■ LISTED ENTRIES ■
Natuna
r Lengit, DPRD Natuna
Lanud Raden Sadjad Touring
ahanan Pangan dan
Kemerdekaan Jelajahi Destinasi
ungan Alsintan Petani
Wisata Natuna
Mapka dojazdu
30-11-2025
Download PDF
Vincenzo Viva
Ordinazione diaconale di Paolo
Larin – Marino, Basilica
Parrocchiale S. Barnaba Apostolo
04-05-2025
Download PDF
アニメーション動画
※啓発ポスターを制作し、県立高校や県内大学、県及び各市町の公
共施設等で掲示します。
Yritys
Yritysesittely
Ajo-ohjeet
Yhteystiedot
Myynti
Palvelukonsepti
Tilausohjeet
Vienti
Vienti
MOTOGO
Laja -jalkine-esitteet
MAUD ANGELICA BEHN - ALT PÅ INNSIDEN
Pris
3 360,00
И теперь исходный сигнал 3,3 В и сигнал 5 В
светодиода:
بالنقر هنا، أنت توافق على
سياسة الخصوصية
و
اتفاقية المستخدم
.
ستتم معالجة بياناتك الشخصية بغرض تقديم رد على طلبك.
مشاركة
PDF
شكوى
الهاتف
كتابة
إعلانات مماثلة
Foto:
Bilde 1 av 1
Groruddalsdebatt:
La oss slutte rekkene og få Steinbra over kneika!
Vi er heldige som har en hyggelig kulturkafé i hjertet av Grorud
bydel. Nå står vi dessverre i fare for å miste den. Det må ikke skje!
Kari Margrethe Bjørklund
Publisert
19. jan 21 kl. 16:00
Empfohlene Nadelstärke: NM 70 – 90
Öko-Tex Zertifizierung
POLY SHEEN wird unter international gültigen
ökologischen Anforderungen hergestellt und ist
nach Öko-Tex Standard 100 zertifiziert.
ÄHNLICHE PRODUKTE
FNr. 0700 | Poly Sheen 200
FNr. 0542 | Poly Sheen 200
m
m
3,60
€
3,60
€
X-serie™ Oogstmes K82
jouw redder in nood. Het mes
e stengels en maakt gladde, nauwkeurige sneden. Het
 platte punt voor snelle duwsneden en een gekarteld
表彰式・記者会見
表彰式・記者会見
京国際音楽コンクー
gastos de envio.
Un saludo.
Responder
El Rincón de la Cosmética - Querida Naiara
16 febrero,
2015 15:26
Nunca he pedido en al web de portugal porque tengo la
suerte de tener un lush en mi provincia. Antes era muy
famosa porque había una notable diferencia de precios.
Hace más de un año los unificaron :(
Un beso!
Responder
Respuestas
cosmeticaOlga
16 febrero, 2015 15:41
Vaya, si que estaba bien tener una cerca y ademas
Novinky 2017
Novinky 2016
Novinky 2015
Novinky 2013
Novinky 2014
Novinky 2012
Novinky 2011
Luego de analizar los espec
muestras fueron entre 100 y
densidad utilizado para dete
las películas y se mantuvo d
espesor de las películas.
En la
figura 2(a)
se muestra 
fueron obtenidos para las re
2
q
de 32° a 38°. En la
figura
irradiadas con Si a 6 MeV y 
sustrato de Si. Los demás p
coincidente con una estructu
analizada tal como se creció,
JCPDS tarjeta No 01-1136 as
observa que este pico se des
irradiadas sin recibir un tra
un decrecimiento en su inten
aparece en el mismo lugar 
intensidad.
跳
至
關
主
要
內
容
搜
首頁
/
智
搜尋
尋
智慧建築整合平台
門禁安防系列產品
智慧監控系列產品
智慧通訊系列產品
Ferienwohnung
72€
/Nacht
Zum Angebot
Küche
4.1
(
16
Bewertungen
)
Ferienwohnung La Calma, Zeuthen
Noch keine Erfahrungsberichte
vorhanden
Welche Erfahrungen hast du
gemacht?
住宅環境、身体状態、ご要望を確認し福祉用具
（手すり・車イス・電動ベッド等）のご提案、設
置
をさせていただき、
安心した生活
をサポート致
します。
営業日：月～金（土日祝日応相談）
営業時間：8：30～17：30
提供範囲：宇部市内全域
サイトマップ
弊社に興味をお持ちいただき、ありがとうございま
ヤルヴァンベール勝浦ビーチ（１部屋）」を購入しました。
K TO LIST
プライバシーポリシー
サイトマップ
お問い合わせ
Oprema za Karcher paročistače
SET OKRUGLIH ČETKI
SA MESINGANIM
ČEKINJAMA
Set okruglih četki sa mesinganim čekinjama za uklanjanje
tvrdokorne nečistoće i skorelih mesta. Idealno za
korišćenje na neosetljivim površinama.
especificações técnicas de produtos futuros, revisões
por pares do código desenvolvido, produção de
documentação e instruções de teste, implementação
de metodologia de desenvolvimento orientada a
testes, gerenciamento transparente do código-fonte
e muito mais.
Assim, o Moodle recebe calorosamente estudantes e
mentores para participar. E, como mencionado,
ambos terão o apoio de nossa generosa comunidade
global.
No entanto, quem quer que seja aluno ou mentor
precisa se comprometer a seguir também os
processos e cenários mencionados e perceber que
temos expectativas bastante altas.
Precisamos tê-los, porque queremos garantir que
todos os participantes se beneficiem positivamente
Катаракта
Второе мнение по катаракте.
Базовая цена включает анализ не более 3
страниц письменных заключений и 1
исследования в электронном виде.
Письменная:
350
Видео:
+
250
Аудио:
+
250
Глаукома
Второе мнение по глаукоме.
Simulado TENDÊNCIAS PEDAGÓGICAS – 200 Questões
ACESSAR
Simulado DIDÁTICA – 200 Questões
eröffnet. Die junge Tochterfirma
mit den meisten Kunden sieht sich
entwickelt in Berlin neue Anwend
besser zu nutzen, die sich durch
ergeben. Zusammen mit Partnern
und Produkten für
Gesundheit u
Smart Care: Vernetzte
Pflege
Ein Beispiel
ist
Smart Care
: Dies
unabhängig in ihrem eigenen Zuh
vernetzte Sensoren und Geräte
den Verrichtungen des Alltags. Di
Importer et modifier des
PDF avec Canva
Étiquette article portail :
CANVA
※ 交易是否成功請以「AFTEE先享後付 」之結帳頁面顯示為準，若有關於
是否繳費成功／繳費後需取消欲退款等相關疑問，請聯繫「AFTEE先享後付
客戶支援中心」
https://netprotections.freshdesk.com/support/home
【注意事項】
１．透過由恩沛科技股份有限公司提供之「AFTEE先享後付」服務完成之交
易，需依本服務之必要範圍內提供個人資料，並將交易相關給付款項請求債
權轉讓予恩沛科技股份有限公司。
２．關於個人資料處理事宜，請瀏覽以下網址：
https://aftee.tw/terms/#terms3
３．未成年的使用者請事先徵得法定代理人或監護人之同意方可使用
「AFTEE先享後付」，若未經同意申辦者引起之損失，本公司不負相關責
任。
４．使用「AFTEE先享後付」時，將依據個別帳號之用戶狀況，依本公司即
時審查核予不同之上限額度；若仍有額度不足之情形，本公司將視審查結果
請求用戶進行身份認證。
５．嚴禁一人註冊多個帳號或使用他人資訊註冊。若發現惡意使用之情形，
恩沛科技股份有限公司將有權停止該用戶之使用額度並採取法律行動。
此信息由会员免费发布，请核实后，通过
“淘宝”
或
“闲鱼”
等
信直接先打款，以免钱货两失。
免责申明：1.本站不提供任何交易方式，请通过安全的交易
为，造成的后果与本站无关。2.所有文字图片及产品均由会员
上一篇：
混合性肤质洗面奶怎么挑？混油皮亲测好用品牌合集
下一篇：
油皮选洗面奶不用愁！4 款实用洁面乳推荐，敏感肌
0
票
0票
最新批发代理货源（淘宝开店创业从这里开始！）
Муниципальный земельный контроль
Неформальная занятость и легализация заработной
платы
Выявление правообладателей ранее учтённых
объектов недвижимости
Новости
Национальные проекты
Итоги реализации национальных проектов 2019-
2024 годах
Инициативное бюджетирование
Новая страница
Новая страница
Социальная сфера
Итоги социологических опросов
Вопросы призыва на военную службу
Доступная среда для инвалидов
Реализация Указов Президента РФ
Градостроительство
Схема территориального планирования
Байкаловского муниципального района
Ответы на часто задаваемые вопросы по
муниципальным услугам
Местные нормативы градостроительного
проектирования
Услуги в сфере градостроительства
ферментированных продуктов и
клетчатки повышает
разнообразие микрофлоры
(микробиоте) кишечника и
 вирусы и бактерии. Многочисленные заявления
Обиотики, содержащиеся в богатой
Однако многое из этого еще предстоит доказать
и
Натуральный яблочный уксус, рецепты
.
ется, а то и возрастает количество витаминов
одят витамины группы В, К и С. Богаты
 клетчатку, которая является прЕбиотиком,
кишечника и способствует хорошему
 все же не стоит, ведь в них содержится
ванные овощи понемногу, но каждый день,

■ WORK TO BE COMPLETED ■
The lines above that hold "código" are the result; show every one of them.

■ TASK SOLUTION ■
por pares do código desenvolvido, produção de
testes, gerenciamento transparente do código-fonte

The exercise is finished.